Using FILE TYPE GROUPED

To use FILE TYPE GROUPED to define a grouped file, each record must have a case identifier and a record code. In the following commands, each data record contains a student ID number coded 1, 2, or 3 and a code indicating whether the score on that record is a reading (R), math (M), or science (S) score:

FILE TYPE GROUPED RECORD=#REC 3(A)  CASE=STUDENT 1.

RECORD TYPE 'R'.
DATA LIST / READING 5-6.

RECORD TYPE 'M'.
DATA LIST / MATH 5-6.

RECORD TYPE 'S'. 
DATA LIST / SCIENCE 5-6.

END FILE TYPE.

BEGIN DATA
1 R 58
1 M 59
1 S 97
2 R 43
2 M 88
2 S 45
3 R 67
3 M 75
3 S 90
END DATA.

LIST.
  • FILE TYPE indicates that data are in grouped format. RECORD defines the variable containing record codes as string variable #REC in column 3. CASE defines the case identifier variable STUDENT in the first column of each record.
  • One pair of RECORD TYPE and DATA LIST statements appears for each record type in the file. The program reads reading score in every R record, math score in M records, and science score in S records.
  • END FILE TYPE signals the end of file definition.
  • BEGIN DATA and END DATA indicate that data are inline.
  • The output from LIST is identical to the output using DATA LIST.
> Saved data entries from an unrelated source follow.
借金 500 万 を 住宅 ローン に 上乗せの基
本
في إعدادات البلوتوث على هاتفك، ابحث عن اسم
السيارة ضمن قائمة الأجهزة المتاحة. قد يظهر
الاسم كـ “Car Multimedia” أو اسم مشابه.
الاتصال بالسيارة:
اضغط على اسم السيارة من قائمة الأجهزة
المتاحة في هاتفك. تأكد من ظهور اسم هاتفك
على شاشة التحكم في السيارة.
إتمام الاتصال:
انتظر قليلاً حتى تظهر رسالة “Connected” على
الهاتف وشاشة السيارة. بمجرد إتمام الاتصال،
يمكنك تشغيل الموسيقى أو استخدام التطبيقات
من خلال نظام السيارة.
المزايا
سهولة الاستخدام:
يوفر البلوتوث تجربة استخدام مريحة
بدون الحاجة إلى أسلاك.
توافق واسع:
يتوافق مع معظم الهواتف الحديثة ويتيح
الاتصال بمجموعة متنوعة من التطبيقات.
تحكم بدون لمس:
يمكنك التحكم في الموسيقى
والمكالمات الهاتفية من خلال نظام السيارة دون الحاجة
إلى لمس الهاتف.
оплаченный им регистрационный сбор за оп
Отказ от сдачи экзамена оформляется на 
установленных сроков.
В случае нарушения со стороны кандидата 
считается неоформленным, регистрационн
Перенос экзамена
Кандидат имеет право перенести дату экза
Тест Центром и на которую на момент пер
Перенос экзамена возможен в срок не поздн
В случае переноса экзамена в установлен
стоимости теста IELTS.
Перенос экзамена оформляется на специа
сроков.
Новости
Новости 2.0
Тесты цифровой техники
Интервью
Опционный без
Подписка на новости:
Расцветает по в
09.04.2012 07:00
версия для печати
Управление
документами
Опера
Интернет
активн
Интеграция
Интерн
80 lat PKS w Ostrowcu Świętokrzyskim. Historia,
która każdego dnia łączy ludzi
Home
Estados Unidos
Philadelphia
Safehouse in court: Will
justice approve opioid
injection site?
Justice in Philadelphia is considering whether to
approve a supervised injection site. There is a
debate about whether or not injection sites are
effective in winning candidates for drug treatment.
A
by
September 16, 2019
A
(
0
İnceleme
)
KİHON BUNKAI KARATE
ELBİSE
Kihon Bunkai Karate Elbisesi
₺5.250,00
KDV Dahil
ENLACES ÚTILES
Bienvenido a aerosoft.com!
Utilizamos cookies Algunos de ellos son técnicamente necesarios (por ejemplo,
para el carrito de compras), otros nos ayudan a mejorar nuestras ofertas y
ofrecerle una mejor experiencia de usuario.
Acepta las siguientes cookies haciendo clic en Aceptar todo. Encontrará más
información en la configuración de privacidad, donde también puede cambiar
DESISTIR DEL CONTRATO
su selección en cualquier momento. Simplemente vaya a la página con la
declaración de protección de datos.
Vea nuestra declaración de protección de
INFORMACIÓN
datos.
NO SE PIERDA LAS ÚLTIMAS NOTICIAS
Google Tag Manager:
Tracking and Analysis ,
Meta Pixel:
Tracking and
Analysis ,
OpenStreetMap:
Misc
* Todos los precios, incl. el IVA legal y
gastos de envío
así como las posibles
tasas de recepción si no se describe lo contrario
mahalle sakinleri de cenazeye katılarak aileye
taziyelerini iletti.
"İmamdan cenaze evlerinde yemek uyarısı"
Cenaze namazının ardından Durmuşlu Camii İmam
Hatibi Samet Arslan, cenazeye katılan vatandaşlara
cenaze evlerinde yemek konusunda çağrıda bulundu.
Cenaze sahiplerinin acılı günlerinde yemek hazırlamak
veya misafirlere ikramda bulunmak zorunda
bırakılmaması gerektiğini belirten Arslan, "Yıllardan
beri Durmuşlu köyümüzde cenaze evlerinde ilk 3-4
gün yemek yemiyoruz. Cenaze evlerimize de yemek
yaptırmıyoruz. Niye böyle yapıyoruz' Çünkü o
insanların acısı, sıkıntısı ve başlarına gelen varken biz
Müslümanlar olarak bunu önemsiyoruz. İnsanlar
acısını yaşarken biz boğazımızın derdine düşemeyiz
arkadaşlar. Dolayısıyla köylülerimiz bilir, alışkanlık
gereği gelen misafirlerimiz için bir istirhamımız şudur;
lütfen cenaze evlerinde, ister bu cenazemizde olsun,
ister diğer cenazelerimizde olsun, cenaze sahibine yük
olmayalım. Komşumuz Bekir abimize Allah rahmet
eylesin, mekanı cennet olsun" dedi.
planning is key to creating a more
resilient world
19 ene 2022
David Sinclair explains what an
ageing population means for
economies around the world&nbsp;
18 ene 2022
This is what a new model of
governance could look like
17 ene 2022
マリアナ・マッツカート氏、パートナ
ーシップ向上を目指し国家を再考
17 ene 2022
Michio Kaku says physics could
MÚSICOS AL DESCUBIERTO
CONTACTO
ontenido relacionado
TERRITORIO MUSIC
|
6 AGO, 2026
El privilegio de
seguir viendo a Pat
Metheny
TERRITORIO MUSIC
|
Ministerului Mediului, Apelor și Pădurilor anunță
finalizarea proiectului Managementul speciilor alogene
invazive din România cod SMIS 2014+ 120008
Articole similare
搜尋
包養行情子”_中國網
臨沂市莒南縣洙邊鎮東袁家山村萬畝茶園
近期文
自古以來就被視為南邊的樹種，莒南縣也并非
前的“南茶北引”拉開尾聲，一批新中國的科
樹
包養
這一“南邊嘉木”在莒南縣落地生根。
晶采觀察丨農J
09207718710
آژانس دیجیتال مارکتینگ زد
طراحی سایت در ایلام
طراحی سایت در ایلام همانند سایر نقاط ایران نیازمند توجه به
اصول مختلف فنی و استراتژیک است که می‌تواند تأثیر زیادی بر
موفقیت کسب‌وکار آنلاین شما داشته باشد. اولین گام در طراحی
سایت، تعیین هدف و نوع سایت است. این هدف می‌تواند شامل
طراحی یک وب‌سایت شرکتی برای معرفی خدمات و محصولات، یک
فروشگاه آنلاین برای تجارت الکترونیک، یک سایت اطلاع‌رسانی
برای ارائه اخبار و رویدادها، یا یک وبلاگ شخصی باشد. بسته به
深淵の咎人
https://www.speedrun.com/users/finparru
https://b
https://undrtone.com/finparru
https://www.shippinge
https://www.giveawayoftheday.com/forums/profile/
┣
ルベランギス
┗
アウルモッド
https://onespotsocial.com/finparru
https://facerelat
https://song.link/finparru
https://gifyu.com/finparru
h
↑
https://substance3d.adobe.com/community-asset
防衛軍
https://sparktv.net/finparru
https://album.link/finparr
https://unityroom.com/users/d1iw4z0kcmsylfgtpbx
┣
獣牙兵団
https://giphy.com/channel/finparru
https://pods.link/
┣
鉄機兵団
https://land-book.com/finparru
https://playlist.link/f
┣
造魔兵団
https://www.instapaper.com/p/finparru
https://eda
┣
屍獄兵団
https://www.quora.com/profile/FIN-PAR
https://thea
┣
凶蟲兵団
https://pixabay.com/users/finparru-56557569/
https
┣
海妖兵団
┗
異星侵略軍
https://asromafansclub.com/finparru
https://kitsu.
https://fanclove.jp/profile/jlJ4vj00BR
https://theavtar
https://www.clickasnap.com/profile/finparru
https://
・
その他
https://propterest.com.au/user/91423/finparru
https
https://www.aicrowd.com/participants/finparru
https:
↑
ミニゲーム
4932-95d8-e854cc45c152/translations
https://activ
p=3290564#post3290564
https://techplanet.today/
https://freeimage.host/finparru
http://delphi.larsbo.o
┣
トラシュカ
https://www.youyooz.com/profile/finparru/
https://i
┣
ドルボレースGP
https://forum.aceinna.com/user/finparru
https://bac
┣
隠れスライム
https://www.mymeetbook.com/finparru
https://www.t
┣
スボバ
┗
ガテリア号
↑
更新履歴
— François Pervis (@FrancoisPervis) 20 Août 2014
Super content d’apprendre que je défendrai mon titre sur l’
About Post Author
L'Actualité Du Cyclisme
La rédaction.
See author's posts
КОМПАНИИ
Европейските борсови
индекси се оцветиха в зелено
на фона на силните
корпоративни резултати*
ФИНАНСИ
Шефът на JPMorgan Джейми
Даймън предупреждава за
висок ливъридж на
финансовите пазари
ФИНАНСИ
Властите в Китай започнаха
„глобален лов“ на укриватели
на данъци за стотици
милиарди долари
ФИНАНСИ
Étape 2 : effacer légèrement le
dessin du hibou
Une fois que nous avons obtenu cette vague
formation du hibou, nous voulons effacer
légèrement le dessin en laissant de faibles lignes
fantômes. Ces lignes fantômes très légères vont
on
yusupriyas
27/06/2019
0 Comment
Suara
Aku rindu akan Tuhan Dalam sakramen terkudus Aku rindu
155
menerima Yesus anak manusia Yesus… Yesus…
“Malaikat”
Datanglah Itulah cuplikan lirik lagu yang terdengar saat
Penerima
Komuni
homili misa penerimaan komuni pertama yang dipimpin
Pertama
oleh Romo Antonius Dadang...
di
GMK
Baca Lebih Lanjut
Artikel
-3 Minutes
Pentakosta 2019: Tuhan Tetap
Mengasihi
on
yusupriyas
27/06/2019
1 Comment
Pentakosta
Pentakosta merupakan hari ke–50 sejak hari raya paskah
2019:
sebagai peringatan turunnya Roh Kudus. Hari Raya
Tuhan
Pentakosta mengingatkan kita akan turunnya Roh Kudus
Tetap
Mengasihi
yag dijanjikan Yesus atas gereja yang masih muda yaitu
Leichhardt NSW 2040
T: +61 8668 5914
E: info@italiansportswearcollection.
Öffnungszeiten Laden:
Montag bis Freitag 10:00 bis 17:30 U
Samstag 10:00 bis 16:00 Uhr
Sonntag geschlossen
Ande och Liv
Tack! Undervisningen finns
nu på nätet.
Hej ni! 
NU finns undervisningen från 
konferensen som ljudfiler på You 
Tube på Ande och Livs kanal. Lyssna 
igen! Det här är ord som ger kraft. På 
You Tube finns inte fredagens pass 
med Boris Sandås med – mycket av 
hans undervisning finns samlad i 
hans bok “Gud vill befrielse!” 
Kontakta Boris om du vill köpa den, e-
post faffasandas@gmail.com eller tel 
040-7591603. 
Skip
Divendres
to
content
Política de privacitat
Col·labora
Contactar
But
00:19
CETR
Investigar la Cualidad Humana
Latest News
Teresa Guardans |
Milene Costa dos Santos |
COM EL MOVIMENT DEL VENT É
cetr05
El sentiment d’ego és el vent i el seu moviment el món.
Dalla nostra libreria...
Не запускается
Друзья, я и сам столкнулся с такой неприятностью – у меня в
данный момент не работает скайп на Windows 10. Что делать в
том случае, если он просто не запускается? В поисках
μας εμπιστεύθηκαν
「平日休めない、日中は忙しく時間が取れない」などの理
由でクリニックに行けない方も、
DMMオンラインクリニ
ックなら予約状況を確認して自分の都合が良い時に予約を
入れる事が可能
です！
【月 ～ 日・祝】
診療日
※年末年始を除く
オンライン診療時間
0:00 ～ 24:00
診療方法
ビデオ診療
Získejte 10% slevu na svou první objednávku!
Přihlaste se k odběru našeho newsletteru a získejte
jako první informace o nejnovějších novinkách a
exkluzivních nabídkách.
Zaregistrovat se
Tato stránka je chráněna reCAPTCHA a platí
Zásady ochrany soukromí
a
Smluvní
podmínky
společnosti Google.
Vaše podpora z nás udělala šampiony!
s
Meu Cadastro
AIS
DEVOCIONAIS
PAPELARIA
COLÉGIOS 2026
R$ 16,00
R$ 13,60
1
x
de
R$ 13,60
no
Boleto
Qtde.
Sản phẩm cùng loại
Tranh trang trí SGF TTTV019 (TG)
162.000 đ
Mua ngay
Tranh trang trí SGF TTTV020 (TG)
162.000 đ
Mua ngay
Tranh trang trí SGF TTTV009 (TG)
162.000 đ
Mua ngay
FILE TYPE GROUPED is most useful when record order varies across cases and when cases have missing or duplicate records. In the modified data shown below, only case 1 has all three record types. Also, record order varies across cases. For example, the first record for case 1 is a science record, whereas the first record for cases 2 and 3 is a reading record.

Table 1. Modified grouped data file
Student Subject Score
1 S 97
1 R 58
1 M 59
2 R 43
3 R 67
3 M 75

You can use the same FILE TYPE commands as above to read the modified file. As shown in the output from LIST below, the program assigns missing values to variables that are missing for a case.

Figure 1. LIST output for GROUPED.DAT
STUDENT READING MATH SCIENCE

   1       58    59     97
   2       43     .      .
   3       67    75      .

By default, the program generates a warning message when a case is missing a defined record type in a grouped file or when a record is not in the same order as in RECORD TYPE commands. Thus, four warnings are generated when the commands for the previous example are used to read the modified GROUPED.DAT file. You can suppress these warnings if you add the optional specifications MISSING=NOWARN and ORDERED=NO on your FILE TYPE command.

In the modified GROUPED.DAT file, the case identifier STUDENT appears in the same column position in each record. When the location of the case identifier varies for different types of records, you can use the CASE option of the RECORD TYPE command to specify different column positions for different records. For example, suppose the case identifier appears in first column position on reading and science records and in column 2 in math records. You could use the following commands to define the data:

FILE TYPE GROUPED RECORD=#REC 3(A)  CASE=STUDENT 1.

RECORD TYPE 'R'.
DATA LIST / READING 5-6.

RECORD TYPE 'M' CASE=2.
DATA LIST / MATH 5-6. 

RECORD TYPE 'S'. 
DATA LIST / SCIENCE 5-6.

END FILE TYPE.

BEGIN DATA 
1 S 97
1 R 58
 1M 59
2 R 43
3 R 67
 3M 75
END DATA.

LIST.
  • FILE TYPE indicates that the data are in grouped format. RECORD defines the variable containing record codes as string variable #REC. CASE defines the case identifier variable as STUDENT in the first column of each record.
  • One pair of RECORD TYPE and DATA LIST statements is coded for each record type in the file.
  • The CASE specification on the RECORD TYPE statement for math records overrides the CASE value defined on FILE TYPE. Thus, the program reads STUDENT in column 2 in math records and column 1 in other records.
  • END FILE TYPE signals the end of file definition.
  • BEGIN DATA and END DATA indicate that data are inline.
  • The output from LIST is identical to the output above.